For a production system, this would likely require careful camera positioning and potentially significant hardware investment to ensure that students are captured with sufficient spatial resolution.

Given the current state of computer vision, what tends to work more reliably is body behavior analysis rather than attempting to infer complex internal states directly. From pose and movement patterns it is possible to infer observable behaviors such as:

  • activity level (hand, head, or torso movement)

  • focused behavior (writing, reading, head orientation toward the front)

  • social interaction (turning toward or leaning toward other students)

These signals generally cannot be inferred from a single frame. Instead, they need to be extracted from temporal sequences of frames, where the system can detect events such as:

  • a student leaning toward another student

  • writing activity over a short time window

  • sustained head orientation

  • posture changes

These events can then be aggregated into higher-level behavioral indicators.

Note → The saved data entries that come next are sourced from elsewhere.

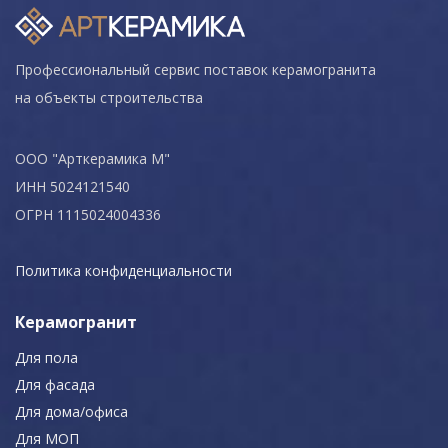
Профессиональный сервис поставок керамогранита
на объекты строительства
ООО "Арткерамика М"
ИНН 5024121540
ОГРН 1115024004336
Политика конфиденциальности
Керамогранит
Для пола
Для фасада
Для дома/офиса
Для МОП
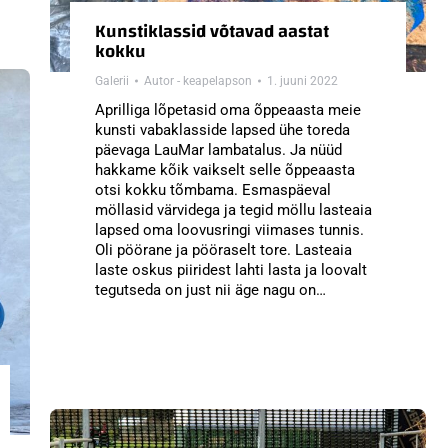
Kunstiklassid võtavad aastat
kokku
Galerii
Autor -
keapelapson
1. juuni 2022
Aprilliga lõpetasid oma õppeaasta meie
kunsti vabaklasside lapsed ühe toreda
päevaga LauMar lambatalus. Ja nüüd
hakkame kõik vaikselt selle õppeaasta
otsi kokku tõmbama. Esmaspäeval
möllasid värvidega ja tegid möllu lasteaia
lapsed oma loovusringi viimases tunnis.
Oli pöörane ja pööraselt tore. Lasteaia
laste oskus piiridest lahti lasta ja loovalt
tegutseda on just nii äge nagu on…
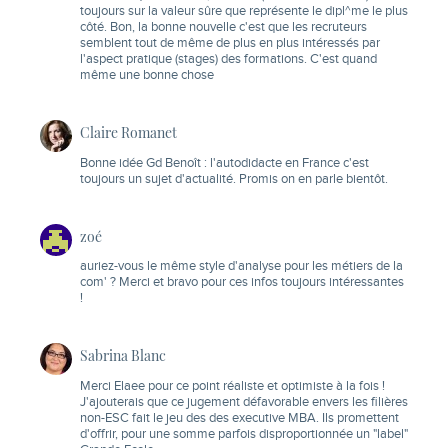
toujours sur la valeur sûre que représente le dipl^me le plus
côté. Bon, la bonne nouvelle c'est que les recruteurs
semblent tout de même de plus en plus intéressés par
l'aspect pratique (stages) des formations. C'est quand
même une bonne chose
Claire Romanet
Bonne idée Gd Benoît : l'autodidacte en France c'est
toujours un sujet d'actualité. Promis on en parle bientôt.
zoé
auriez-vous le même style d'analyse pour les métiers de la
com' ? Merci et bravo pour ces infos toujours intéressantes
!
Sabrina Blanc
Merci Elaee pour ce point réaliste et optimiste à la fois !
J'ajouterais que ce jugement défavorable envers les filières
non-ESC fait le jeu des des executive MBA. Ils promettent
d'offrir, pour une somme parfois disproportionnée un "label"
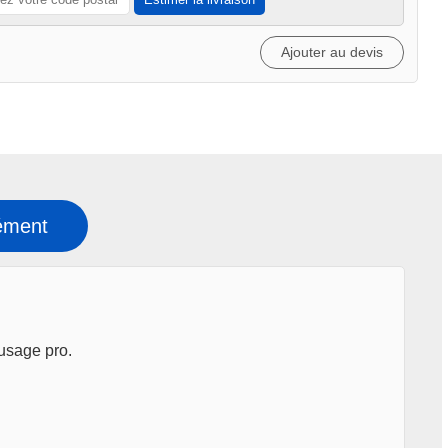
Ajouter au devis
ément
 usage pro.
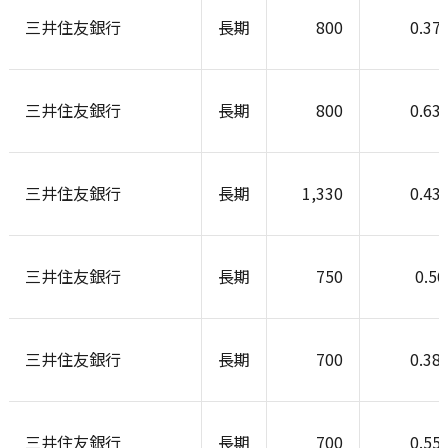
三井住友銀行
長期
800
0.37
三井住友銀行
長期
800
0.63
三井住友銀行
長期
1,330
0.43
三井住友銀行
長期
750
0.5
三井住友銀行
長期
700
0.38
三井住友銀行
長期
700
0.55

A practical pipeline for this type of system could look like:


person detection
↓
tracking (DeepSORT / ByteTrack)
↓
pose estimation
↓
temporal feature extraction
↓
behavior classification

Tracking is important because it allows the system to maintain individual identities across frames, enabling the analysis of behavioral patterns over time.

Finally, any attempt to derive higher-level metrics (e.g., engagement or participation) would likely require aggregating temporal observations per individual, potentially maintaining a per-student behavioral profile over time.

In practice, most successful systems focus on observable behaviors rather than attempting to directly infer emotional or cognitive states.